• [TASK TO CARRY OUT]: With the images left out, print all of the records below exactly.

• [AVAILABLE DATA]:
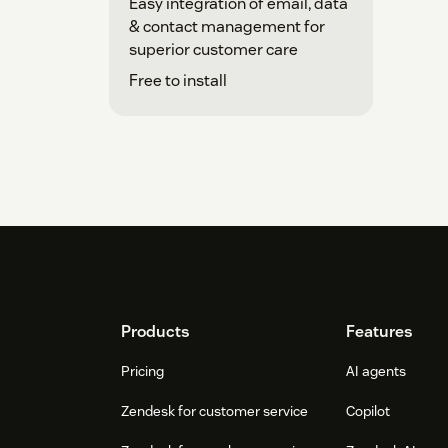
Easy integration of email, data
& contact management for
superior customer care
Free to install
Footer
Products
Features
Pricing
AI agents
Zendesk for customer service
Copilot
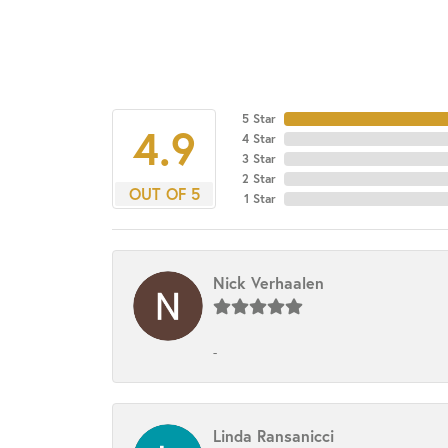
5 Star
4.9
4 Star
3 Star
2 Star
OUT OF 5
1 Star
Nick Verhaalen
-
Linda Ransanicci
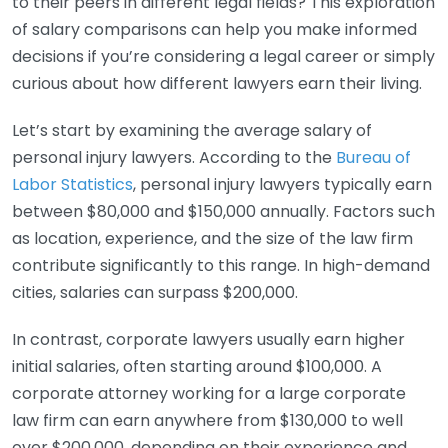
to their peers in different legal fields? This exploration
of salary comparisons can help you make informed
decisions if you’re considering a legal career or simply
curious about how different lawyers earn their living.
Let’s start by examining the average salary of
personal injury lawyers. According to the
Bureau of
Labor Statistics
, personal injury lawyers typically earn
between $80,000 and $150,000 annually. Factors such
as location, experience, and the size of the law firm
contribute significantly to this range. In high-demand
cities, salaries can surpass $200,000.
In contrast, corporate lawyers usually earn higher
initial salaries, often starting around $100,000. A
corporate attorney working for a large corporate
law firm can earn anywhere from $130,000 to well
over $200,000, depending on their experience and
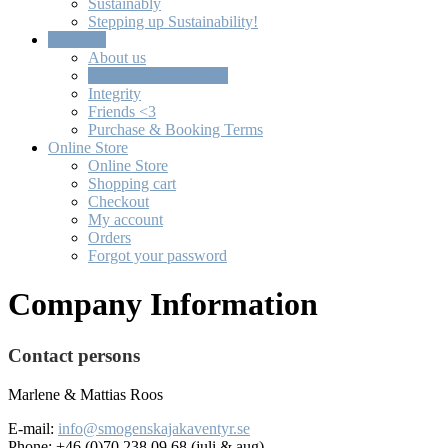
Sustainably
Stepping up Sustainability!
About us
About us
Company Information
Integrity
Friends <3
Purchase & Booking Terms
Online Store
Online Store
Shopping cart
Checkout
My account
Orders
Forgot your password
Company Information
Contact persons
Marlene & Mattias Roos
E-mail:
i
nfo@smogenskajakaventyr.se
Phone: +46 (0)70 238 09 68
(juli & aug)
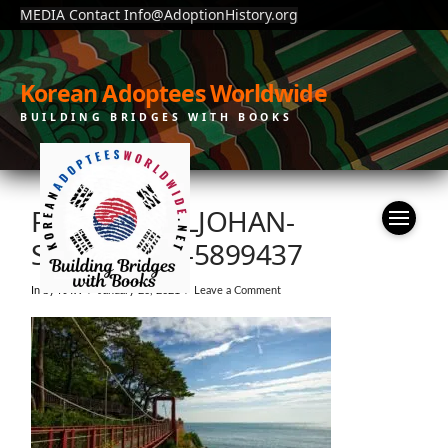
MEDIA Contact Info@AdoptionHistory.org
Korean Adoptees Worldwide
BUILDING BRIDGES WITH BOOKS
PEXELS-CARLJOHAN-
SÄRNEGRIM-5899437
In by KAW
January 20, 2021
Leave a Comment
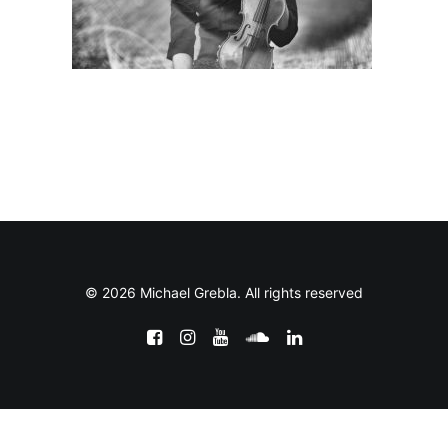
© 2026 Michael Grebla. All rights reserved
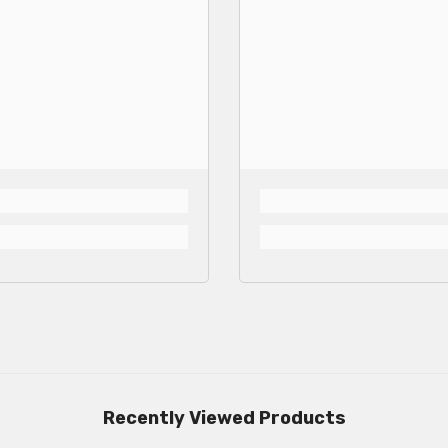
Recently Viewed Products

• [OUTPUT BELOW]:
Easy integration of email, data
& contact management for
superior customer care
Free to install
Footer
Products
Features
Pricing
AI agents
Zendesk for customer service
Copilot
5 Star
4.9
4 Star
3 Star
2 Star
OUT OF 5
1 Star
Nick Verhaalen
-
Linda Ransanicci
to their peers in different legal fields? This exploration
of salary comparisons can help you make informed
decisions if you’re considering a legal career or simply
curious about how different lawyers earn their living.
Let’s start by examining the average salary of
personal injury lawyers. According to the
Bureau of
Labor Statistics
, personal injury lawyers typically earn
between $80,000 and $150,000 annually. Factors such
as location, experience, and the size of the law firm
contribute significantly to this range. In high-demand
cities, salaries can surpass $200,000.
In contrast, corporate lawyers usually earn higher
initial salaries, often starting around $100,000. A
corporate attorney working for a large corporate
law firm can earn anywhere from $130,000 to well
over $200,000, depending on their experience and
Sustainably
Stepping up Sustainability!
About us
About us
Company Information
Integrity
Friends <3
Purchase & Booking Terms
Online Store
Online Store
Shopping cart
Checkout
My account
Orders
Forgot your password
Company Information
Contact persons
Marlene & Mattias Roos
E-mail:
i
nfo@smogenskajakaventyr.se
Phone: +46 (0)70 238 09 68
(juli & aug)
MEDIA Contact Info@AdoptionHistory.org
Korean Adoptees Worldwide
BUILDING BRIDGES WITH BOOKS
PEXELS-CARLJOHAN-
SÄRNEGRIM-5899437
In by KAW
January 20, 2021
Leave a Comment
© 2026 Michael Grebla. All rights reserved
Recently Viewed Products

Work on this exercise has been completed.